Extract provided:

::::::::

Monday, July 4, 2011

Blog in Real Time - July 4, 1861 - Post #28

     On July 4th, the 4th Battalion of Rifles acted as escort for the city of Boston Government, in the annual 4th of July parade. In Roxbury, the "Roxbury Rifles" put on an exhibition for their hometown.

From "Three Years In The Army" by Charles E. Davis, Jr., Boston, Estes & Lariat, 1894;

     We were up early the morning of the “Fourth” brushing clothes, blacking boots, and making other preparations for the day’s jubilee.  We were well tanned by constant exposure to the sun, giving appearance of health and vigor, our uniforms fitting perfectly, with the addition of white collars, and our guns and bayonets in excellent order, so that we made a very satisfactory appearance.  As we stood in line inside the fort, we all felt how much was at stake in competing with the two battalions with whom we were to parade.  We were told to eat a hearty breakfast, for we had a hard day’s work before us; but what a breakfast that was, and what murmurs of indignation were expressed as we flung the mouldy toast and the mild dilution of coffee at the cook-room!  It was too unsavory for us, so we went without it, though the time came, months after, when we wished that we might have some of that same toast.

::::::::

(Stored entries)
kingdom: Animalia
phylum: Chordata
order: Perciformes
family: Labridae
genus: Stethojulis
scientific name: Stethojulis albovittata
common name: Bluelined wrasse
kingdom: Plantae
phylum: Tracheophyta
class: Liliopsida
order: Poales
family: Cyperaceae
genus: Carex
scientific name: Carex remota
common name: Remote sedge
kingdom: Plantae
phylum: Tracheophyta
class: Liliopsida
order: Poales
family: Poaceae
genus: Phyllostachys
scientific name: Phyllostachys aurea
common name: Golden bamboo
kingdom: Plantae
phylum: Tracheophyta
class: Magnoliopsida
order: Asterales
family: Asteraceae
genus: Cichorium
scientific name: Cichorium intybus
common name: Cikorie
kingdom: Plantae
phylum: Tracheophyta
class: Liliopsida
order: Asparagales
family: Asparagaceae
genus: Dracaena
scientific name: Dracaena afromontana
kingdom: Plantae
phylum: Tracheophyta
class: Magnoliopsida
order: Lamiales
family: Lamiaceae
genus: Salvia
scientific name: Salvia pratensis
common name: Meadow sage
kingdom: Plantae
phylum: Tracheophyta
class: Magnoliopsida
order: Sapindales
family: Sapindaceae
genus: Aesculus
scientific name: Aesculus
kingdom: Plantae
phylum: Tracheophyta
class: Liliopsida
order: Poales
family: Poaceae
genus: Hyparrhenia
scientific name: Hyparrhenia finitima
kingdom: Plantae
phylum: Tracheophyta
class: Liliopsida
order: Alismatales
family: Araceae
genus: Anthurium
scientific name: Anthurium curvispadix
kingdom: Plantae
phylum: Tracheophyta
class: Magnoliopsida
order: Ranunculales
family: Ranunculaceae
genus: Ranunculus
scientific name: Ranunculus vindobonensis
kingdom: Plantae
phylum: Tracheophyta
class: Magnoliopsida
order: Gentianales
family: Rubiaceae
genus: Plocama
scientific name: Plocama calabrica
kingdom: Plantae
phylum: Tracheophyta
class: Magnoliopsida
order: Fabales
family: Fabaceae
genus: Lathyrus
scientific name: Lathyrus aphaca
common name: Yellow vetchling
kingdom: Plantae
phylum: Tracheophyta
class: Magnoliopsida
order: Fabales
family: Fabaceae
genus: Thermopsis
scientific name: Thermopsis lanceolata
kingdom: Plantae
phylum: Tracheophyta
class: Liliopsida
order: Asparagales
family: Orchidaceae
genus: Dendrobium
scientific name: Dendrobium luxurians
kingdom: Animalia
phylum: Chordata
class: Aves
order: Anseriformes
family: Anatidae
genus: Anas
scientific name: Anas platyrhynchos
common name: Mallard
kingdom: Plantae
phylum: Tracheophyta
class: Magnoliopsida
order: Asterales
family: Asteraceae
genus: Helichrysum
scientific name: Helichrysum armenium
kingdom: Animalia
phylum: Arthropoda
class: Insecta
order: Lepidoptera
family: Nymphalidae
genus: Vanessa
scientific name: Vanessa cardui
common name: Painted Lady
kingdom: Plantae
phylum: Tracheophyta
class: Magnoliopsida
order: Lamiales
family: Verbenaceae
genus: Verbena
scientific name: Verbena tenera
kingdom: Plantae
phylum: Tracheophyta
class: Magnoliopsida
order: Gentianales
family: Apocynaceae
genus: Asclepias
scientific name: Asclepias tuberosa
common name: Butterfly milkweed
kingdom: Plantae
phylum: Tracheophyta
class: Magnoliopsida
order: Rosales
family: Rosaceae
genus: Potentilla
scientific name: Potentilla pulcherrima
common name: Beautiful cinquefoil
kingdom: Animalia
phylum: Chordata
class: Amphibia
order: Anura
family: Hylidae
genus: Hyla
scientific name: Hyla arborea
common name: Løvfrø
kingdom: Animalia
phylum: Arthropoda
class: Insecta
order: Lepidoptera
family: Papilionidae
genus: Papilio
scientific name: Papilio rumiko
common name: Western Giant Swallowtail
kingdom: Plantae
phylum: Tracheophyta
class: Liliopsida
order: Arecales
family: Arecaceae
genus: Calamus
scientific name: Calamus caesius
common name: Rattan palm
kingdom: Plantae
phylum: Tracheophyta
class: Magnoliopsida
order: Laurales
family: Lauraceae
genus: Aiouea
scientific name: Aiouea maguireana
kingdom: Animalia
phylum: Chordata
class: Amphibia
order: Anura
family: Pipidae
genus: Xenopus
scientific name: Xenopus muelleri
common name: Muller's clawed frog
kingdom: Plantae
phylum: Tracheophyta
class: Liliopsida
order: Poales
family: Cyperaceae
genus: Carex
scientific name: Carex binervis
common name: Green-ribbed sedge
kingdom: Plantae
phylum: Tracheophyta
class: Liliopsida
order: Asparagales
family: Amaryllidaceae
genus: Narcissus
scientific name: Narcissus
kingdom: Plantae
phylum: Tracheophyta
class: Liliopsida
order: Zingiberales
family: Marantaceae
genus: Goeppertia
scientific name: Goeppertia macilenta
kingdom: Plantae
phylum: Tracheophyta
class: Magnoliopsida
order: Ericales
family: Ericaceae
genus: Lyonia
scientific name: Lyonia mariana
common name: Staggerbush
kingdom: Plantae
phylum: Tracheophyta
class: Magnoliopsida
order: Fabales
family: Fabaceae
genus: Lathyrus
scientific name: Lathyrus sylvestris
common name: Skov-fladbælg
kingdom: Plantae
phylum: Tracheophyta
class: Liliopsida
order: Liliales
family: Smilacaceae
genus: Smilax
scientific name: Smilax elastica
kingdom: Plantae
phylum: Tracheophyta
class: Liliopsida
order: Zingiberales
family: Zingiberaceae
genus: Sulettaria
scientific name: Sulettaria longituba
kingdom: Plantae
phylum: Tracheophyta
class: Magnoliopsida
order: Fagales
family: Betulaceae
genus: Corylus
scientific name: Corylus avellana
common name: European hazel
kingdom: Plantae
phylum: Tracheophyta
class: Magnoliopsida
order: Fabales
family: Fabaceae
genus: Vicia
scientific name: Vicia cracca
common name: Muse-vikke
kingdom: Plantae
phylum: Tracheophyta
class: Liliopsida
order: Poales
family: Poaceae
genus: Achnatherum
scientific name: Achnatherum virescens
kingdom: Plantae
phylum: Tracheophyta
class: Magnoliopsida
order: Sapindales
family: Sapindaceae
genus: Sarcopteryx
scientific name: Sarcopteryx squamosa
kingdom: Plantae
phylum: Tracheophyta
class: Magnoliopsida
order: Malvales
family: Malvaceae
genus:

::::::::

To do:
1 > In the July 4, 1861 blog post, what role did the 4th Battalion of Rifles have in Boston's annual 4th of July parade?
2 > Shorten the paragraph of the July 4, 1861 blog post that begins "We were up early" while keeping its main facts.
3 > Write the next part of the July 4, 1861 blog post, picking up after its last sentence.

Answers to each task:
1 > It served as escort for the city of Boston Government.

2 > The soldiers rose early on the Fourth to brush clothes, black boots and get ready for the celebration. Tanned from the sun, in well-fitting uniforms with white collars and with guns and bayonets in excellent order, they looked very good. Standing in line inside the fort, they felt a great deal rode on competing with the two battalions they would parade with. They were told to eat a hearty breakfast before the hard day. The toast was moldy and the coffee weak, so they threw both at the cook-room and went without. Months later they wished they had some of that same toast.

3 >
    We were escorted to the boat by the other companies of the regiment, who expressed their generous wishes for our success.  They were quite as anxious for our credit as we were, and the hearty cheers that were given as the boat left the wharf testified the good feeling that existed, and which continued during the whole three years of our service, and indeed has never ceased to exist.

     Upon our arrival in Boston it became known that we had come to town without a breakfast, and while halting in front of the Parker House kind friends supplied the deficiency.  All along the route of seven miles we were greeted with demonstrations of great kindness and hospitality.  It was a day never to be forgotten.  The enthusiasm of the people excited us to do our best, and we never did better.  Our two months of constant daily drilling enabled us to make a very creditable appearance.  The enthusiasm with which we were everywhere greeted was due to the fact that we were part of a regiment soon to leave for the seat of war;  for at that time the patriotic feeling was at its whitest heat.  It was a hot day, the thermometer at 104; but our daily work out of doors enabled us to make the march with the loss of only one or two men, while the other battalions suffered much more than we did from the intense heat.

     After the parade we were furloughed until the following morning, when the battalion returned to the fort to meet the kindly greeting of the companies who were already aware of the success achieved by the five companies, through the newspapers, which were extravagant in their words of praise.